Reply To: How Do You Know if You Are Trans?
I’m not sure it’s actually knowing, but a persistent feeling that has been with me as long as I can remember. Growing up in a small town where everyone knew everyone and everything about them, I was the child that joined with the girls on the elementary school playground, and avoided sports activities. I wanted to be one of the girls enjoying what they did, wearing what they were wearing.
I had been
In middle and high school, having to be in the boy’s locker room was terrible experience, even though my physical characteristics were much the same as everyone else’s, I felt exposed and embarrassed, and being less masculine, I was often the target of teasing and humiliation as if I were a girl. I remember wishing to live in a world where there were only girls and women.
I tried to engage in more masculine activities, and was quite successful, but I didn’t enjoy them, only doing them as a means to survive. But, surviving isn’t thriving, living in stealth, only allowing myself brief opportunities to express and experience the feelings of being my true self on rare occasions often fraught with anxiety.

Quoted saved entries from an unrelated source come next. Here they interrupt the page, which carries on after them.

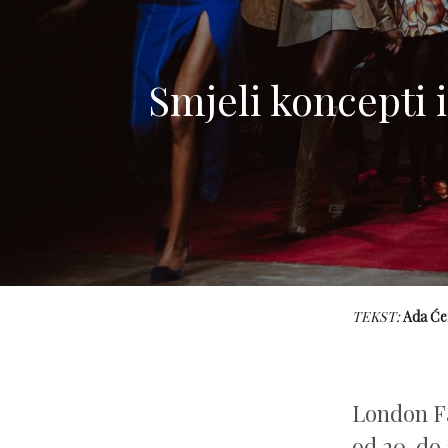
Smjeli koncepti 
TEKST:
Ada Će
London Fa
od 20. do 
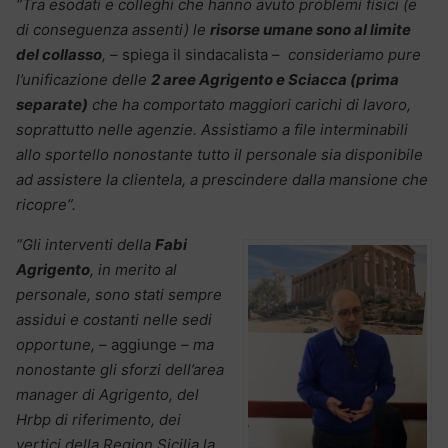
“Tra esodati e colleghi che hanno avuto problemi fisici (e
di conseguenza assenti) le
risorse umane sono al limite
del collasso
, –
spiega il sindacalista –
consideriamo pure
l’unificazione delle
2 aree Agrigento e Sciacca (prima
separate)
che ha comportato maggiori carichi di lavoro,
soprattutto nelle agenzie. Assistiamo a file interminabili
allo sportello nonostante tutto il personale sia disponibile
ad assistere la clientela, a prescindere dalla mansione che
ricopre”.
“Gli interventi della
Fabi
Agrigento
, in merito al
personale, sono stati sempre
assidui e costanti nelle sedi
opportune, –
aggiunge
– ma
nonostante gli sforzi dell’area
manager di Agrigento, del
Hrbp di riferimento, dei
vertici della Region Sicilia la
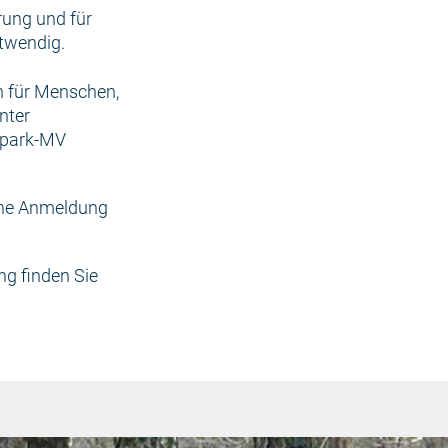
ung und für
otwendig.
n für Menschen,
nter
dpark-MV
eine Anmeldung
ng finden Sie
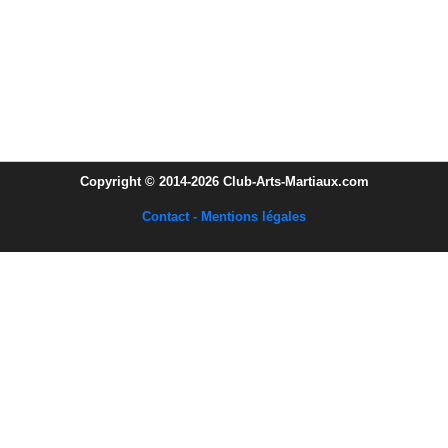
Copyright © 2014-2026 Club-Arts-Martiaux.com
Contact - Mentions légales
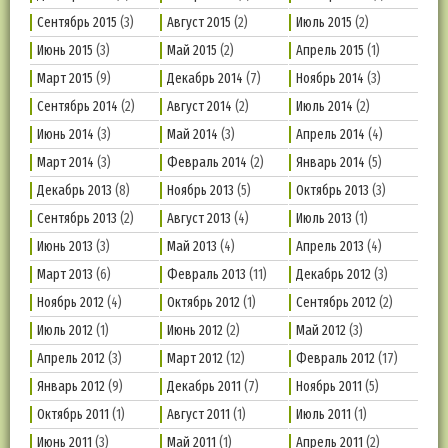
Сентябрь 2015
(3)
Август 2015
(2)
Июль 2015
(2)
Июнь 2015
(3)
Май 2015
(2)
Апрель 2015
(1)
Март 2015
(9)
Декабрь 2014
(7)
Ноябрь 2014
(3)
Сентябрь 2014
(2)
Август 2014
(2)
Июль 2014
(2)
Июнь 2014
(3)
Май 2014
(3)
Апрель 2014
(4)
Март 2014
(3)
Февраль 2014
(2)
Январь 2014
(5)
Декабрь 2013
(8)
Ноябрь 2013
(5)
Октябрь 2013
(3)
Сентябрь 2013
(2)
Август 2013
(4)
Июль 2013
(1)
Июнь 2013
(3)
Май 2013
(4)
Апрель 2013
(4)
Март 2013
(6)
Февраль 2013
(11)
Декабрь 2012
(3)
Ноябрь 2012
(4)
Октябрь 2012
(1)
Сентябрь 2012
(2)
Июль 2012
(1)
Июнь 2012
(2)
Май 2012
(3)
Апрель 2012
(3)
Март 2012
(12)
Февраль 2012
(17)
Январь 2012
(9)
Декабрь 2011
(7)
Ноябрь 2011
(5)
Октябрь 2011
(1)
Август 2011
(1)
Июль 2011
(1)
Июнь 2011
(3)
Май 2011
(1)
Апрель 2011
(2)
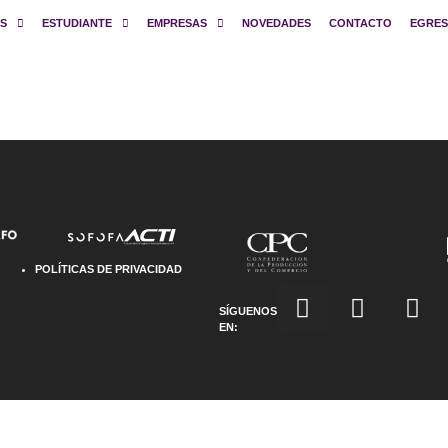
S
ESTUDIANTE
EMPRESAS
NOVEDADES
CONTACTO
EGRE
POLÍTICAS DE PRIVACIDAD
SÍGUENOS
EN:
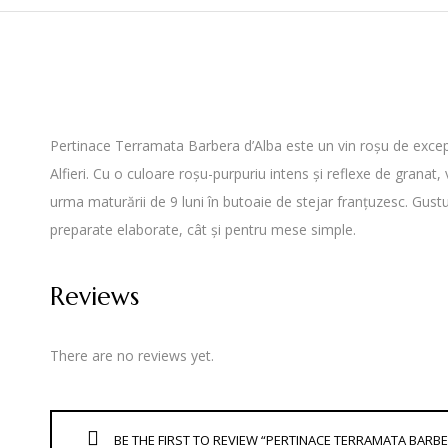
Pertinace Terramata Barbera d’Alba este un vin roșu de excepție
Alfieri. Cu o culoare roșu-purpuriu intens și reflexe de granat
urma maturării de 9 luni în butoaie de stejar franțuzesc. Gustul e
preparate elaborate, cât și pentru mese simple.
Reviews
There are no reviews yet.
BE THE FIRST TO REVIEW “PERTINACE TERRAMATA BARBER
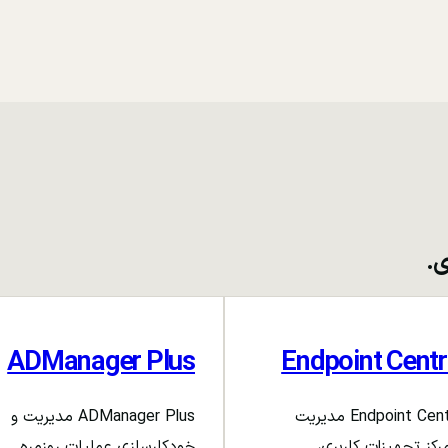
ی.
ADManager Plus
Endpoint Centr
Endpoint Central مدیریت
ADManager Plus مدیریت و
رکز تجهیزات کاربری،
خودکارسازی عملیات روزمره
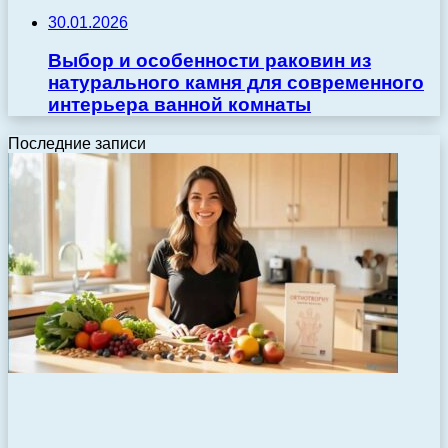
30.01.2026
Выбор и особенности раковин из
натурального камня для современного
интерьера ванной комнаты
Последние записи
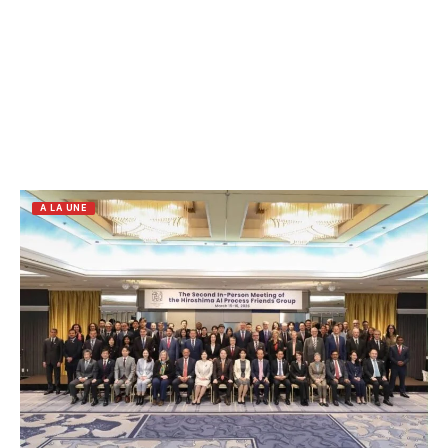
A LA UNE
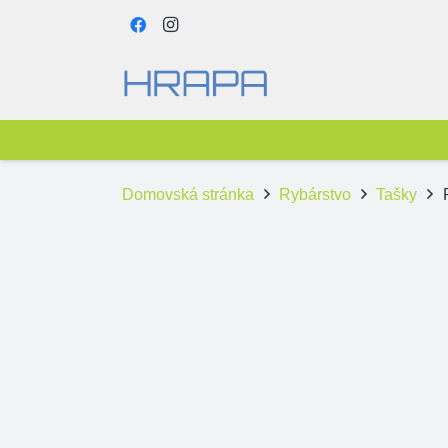
Domovská stránka
Rybárstvo
Tašky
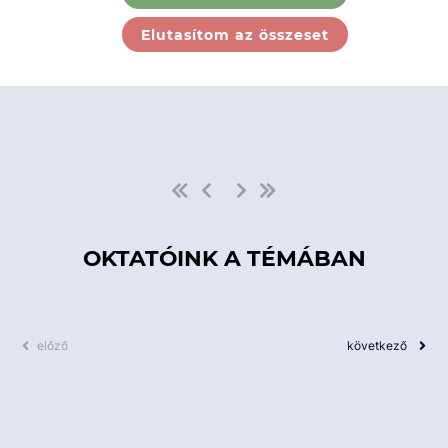
Ebben a kategóriában nincs
Elutasítom az összeset
elérhető kurzus!
OKTATÓINK A TÉMÁBAN
előző
következő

After many years of working and accepting my culturally imposed role, I was finally in a position to claim my rightful place as a Trans woman. Too late in life for procedures that would confirm my identity legally where I live, I have been able to live and present in the way I feel is appropriate. There are those who question myself identity, choosing labels they feel comfortable with, but I am the one who decides ultimately, and I am happy to be Trans, whatever that means.